┌─ Input
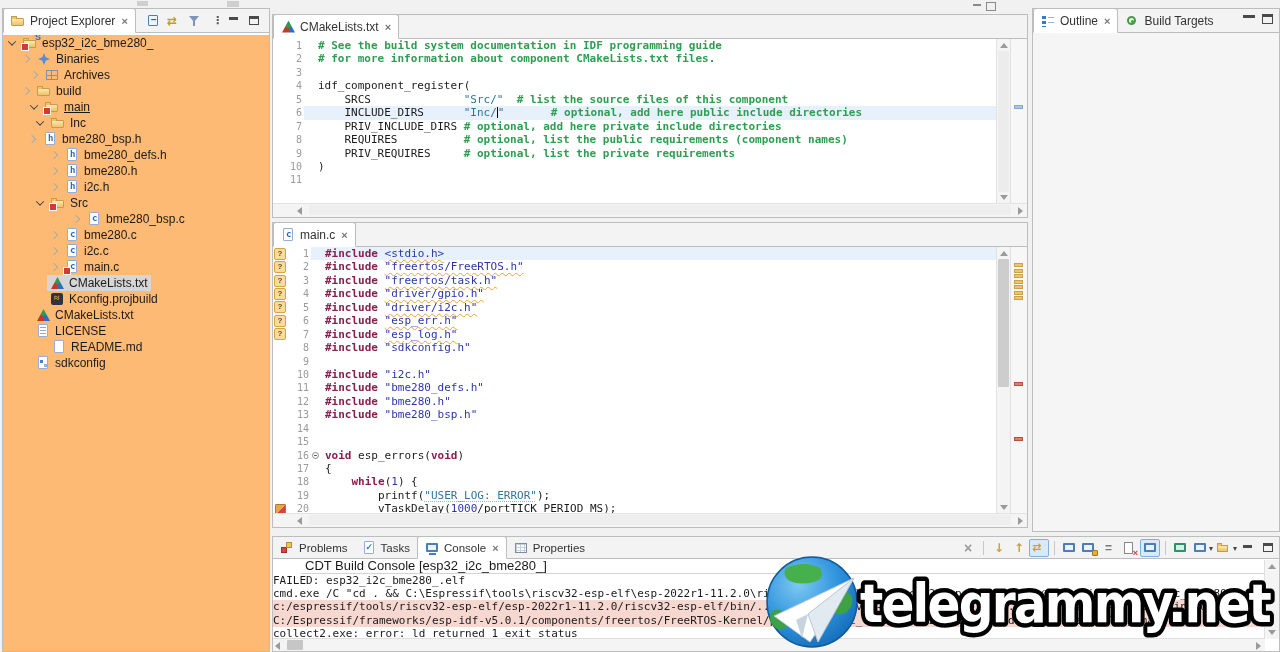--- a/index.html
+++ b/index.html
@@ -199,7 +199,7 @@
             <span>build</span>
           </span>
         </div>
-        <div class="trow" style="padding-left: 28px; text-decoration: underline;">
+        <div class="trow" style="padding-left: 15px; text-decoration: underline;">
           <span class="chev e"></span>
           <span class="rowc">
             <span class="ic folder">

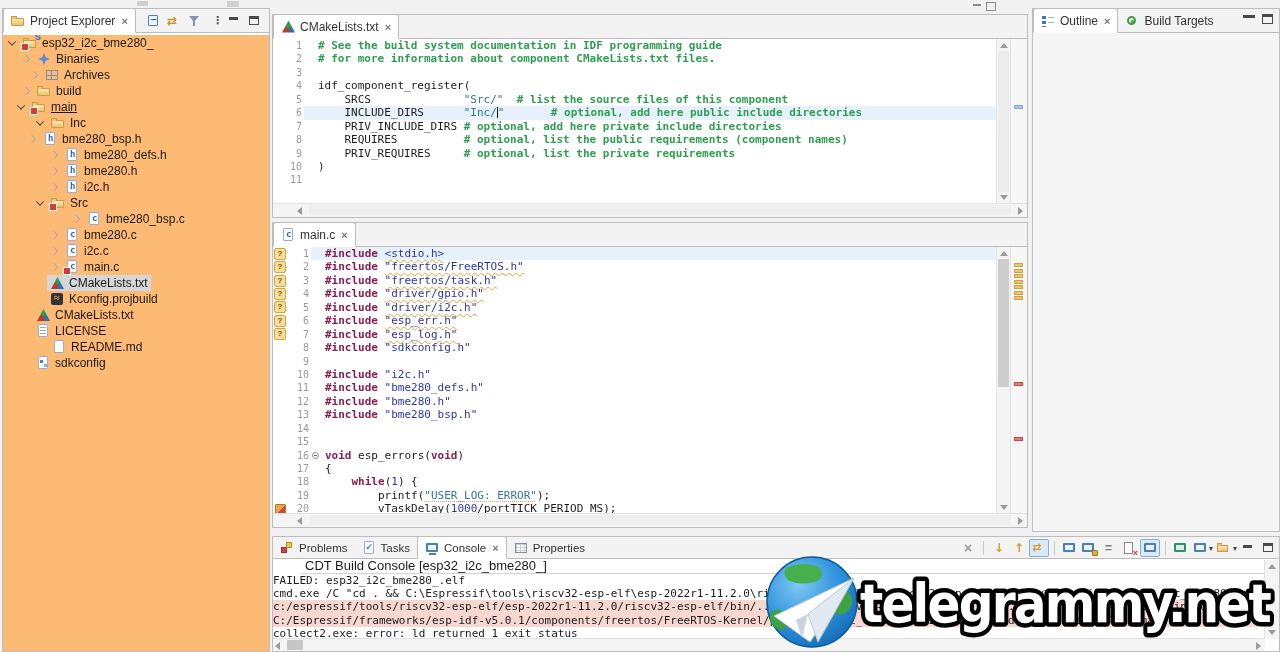--- a/index.html
+++ b/index.html
@@ -252,7 +252,7 @@
             <span>Src</span>
           </span>
         </div>
-        <div class="trow" style="padding-left: 70px;">
+        <div class="trow" style="padding-left: 32px; flex-direction: column;">
           <span class="chev c"></span>
           <span class="rowc">
             <span class="ic cfile"></span>

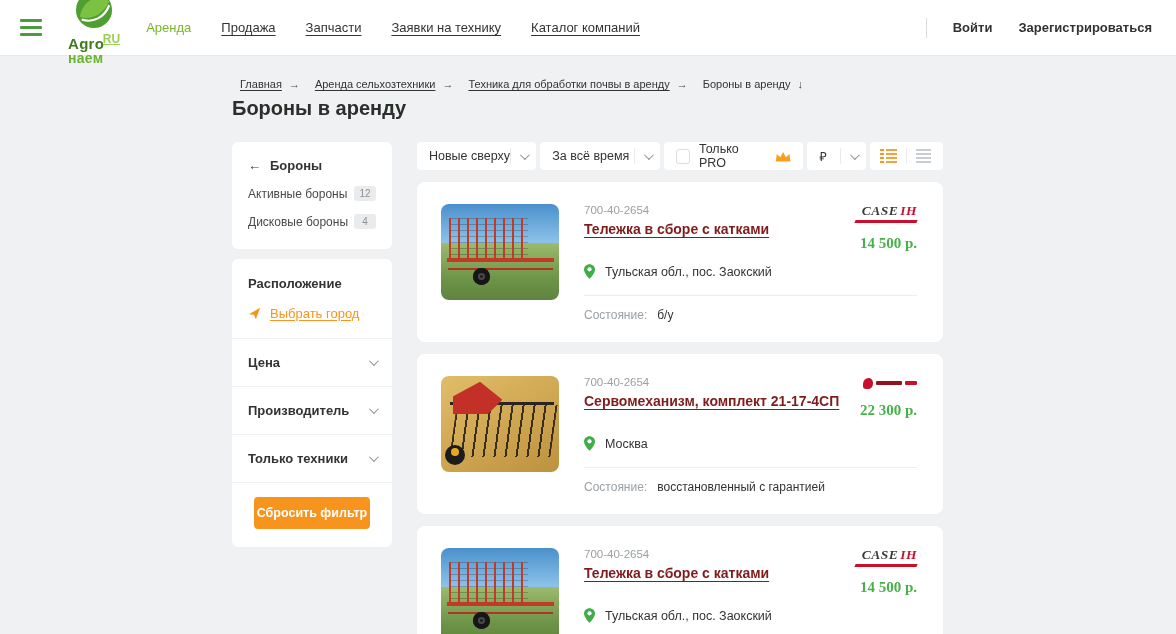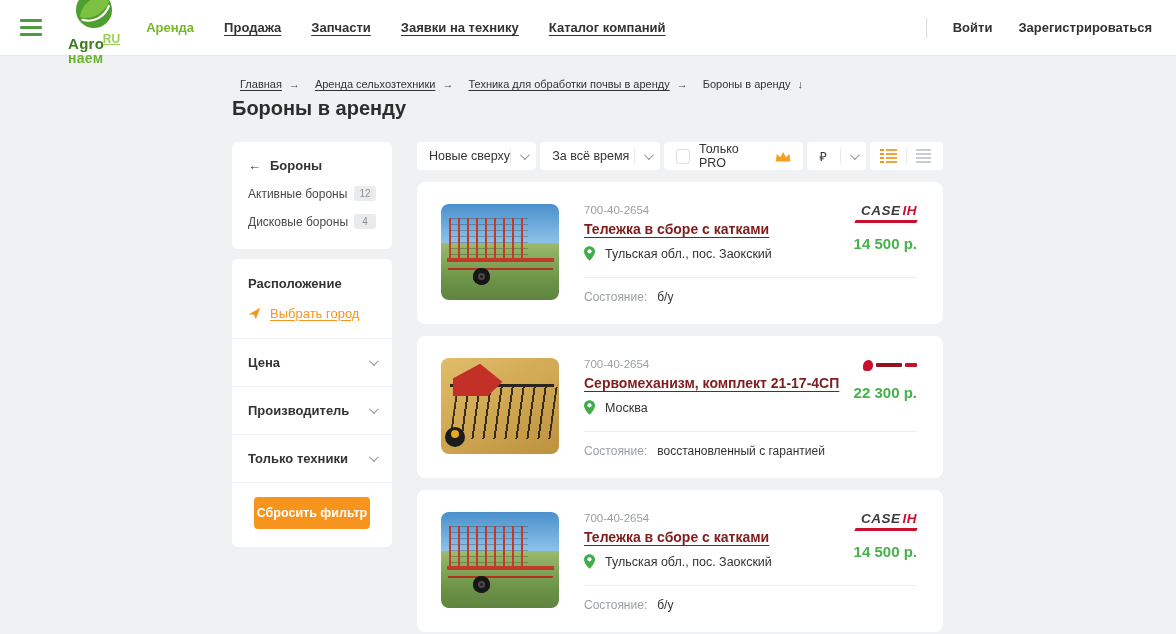--- a/index.html
+++ b/index.html
@@ -16,7 +16,7 @@
   .logo-bot { font-size:14px; font-weight:bold; color:#6ab42d; letter-spacing:.3px; }
   .logo-ru  { position:absolute; top:-3px; right:0; font-size:12px; font-weight:bold; color:#9ccf56;text-decoration:underline; }
   .nav { display:flex; align-items:center; gap:30px; margin-left:26px; }
-  .nav a { font-size:13px; font-weight:bold; color:#333; text-decoration:underline; text-underline-offset:3px; cursor:pointer; }
+  .nav a { font-size:13px; font-weight:normal; color:#333; text-decoration:underline; text-underline-offset:3px; cursor:pointer; }
   .nav a.active { color:#76b82a; text-decoration:none; }
   .auth { margin-left:auto; display:flex; align-items:center; gap:26px; }
   .auth .vdiv { width:1px; height:20px; background:#d9dcde; }

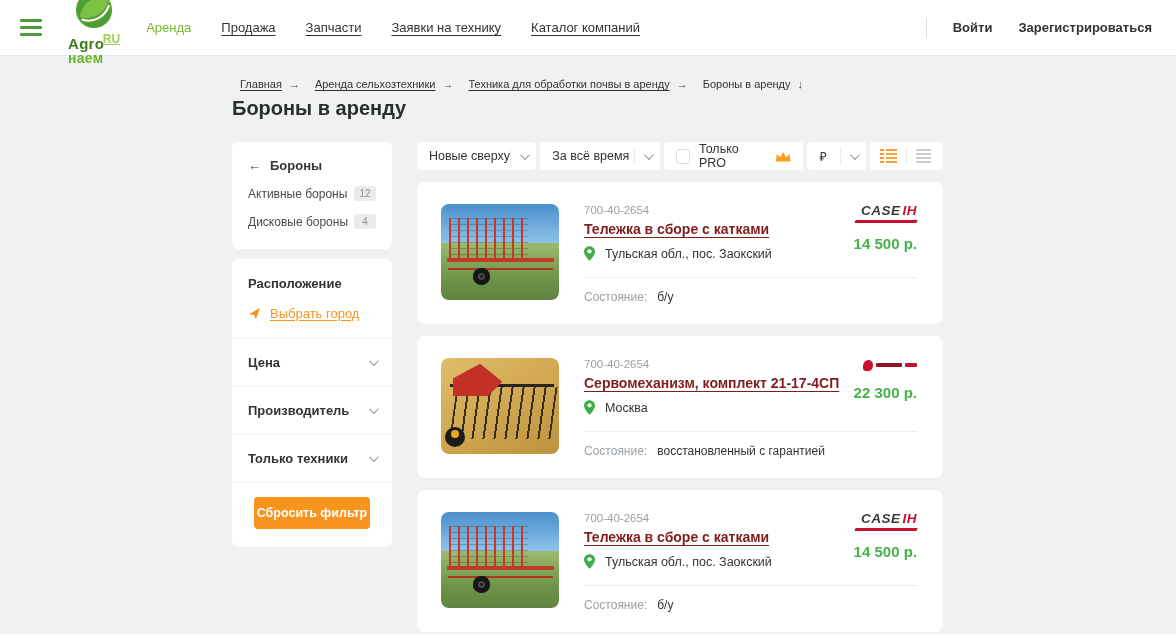--- a/index.html
+++ b/index.html
@@ -97,7 +97,7 @@
   .code { font-size:11.5px; color:#9aa0a4; }
   .c-title { display:inline-block; margin-top:5px; font-size:14px; font-weight:bold; color:#7f1d1d; text-decoration:underline; text-underline-offset:3px; cursor:pointer; }
   .loc { display:flex; align-items:center; gap:10px; margin-top:8px; font-size:12.5px; color:#333;text-align:center; }
-  .card-side { display:flex; flex-direction:column; align-items:flex-end; gap:12px; }
+  .card-side { display:flex; flex-direction:column; align-items:flex-end; gap:12px;font-family:Liberation Serif, serif; }
   .caseih { font-style:italic; font-weight:bold; font-size:13.5px; letter-spacing:.5px; line-height:1; text-align:right; }
   .caseih .case { color:#3b3b3b; } .caseih .ih { color:#c8102e; margin-left:2px; }
   .case-underline { height:3px; width:62px; background:#c8102e; transform:skewX(-25deg); margin-top:2px; margin-left:auto; }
└─
What the task asks |
Copy out the entries verbatim, but skip every picture.

Your response |
--- a/index.html
+++ b/index.html
@@ -199,7 +199,7 @@
             <span>build</span>
           </span>
         </div>
-        <div class="trow" style="padding-left: 28px; text-decoration: underline;">
+        <div class="trow" style="padding-left: 15px; text-decoration: underline;">
           <span class="chev e"></span>
           <span class="rowc">
             <span class="ic folder">

--- a/index.html
+++ b/index.html
@@ -252,7 +252,7 @@
             <span>Src</span>
           </span>
         </div>
-        <div class="trow" style="padding-left: 70px;">
+        <div class="trow" style="padding-left: 32px; flex-direction: column;">
           <span class="chev c"></span>
           <span class="rowc">
             <span class="ic cfile"></span>

--- a/index.html
+++ b/index.html
@@ -16,7 +16,7 @@
   .logo-bot { font-size:14px; font-weight:bold; color:#6ab42d; letter-spacing:.3px; }
   .logo-ru  { position:absolute; top:-3px; right:0; font-size:12px; font-weight:bold; color:#9ccf56;text-decoration:underline; }
   .nav { display:flex; align-items:center; gap:30px; margin-left:26px; }
-  .nav a { font-size:13px; font-weight:bold; color:#333; text-decoration:underline; text-underline-offset:3px; cursor:pointer; }
+  .nav a { font-size:13px; font-weight:normal; color:#333; text-decoration:underline; text-underline-offset:3px; cursor:pointer; }
   .nav a.active { color:#76b82a; text-decoration:none; }
   .auth { margin-left:auto; display:flex; align-items:center; gap:26px; }
   .auth .vdiv { width:1px; height:20px; background:#d9dcde; }

--- a/index.html
+++ b/index.html
@@ -97,7 +97,7 @@
   .code { font-size:11.5px; color:#9aa0a4; }
   .c-title { display:inline-block; margin-top:5px; font-size:14px; font-weight:bold; color:#7f1d1d; text-decoration:underline; text-underline-offset:3px; cursor:pointer; }
   .loc { display:flex; align-items:center; gap:10px; margin-top:8px; font-size:12.5px; color:#333;text-align:center; }
-  .card-side { display:flex; flex-direction:column; align-items:flex-end; gap:12px; }
+  .card-side { display:flex; flex-direction:column; align-items:flex-end; gap:12px;font-family:Liberation Serif, serif; }
   .caseih { font-style:italic; font-weight:bold; font-size:13.5px; letter-spacing:.5px; line-height:1; text-align:right; }
   .caseih .case { color:#3b3b3b; } .caseih .ih { color:#c8102e; margin-left:2px; }
   .case-underline { height:3px; width:62px; background:#c8102e; transform:skewX(-25deg); margin-top:2px; margin-left:auto; }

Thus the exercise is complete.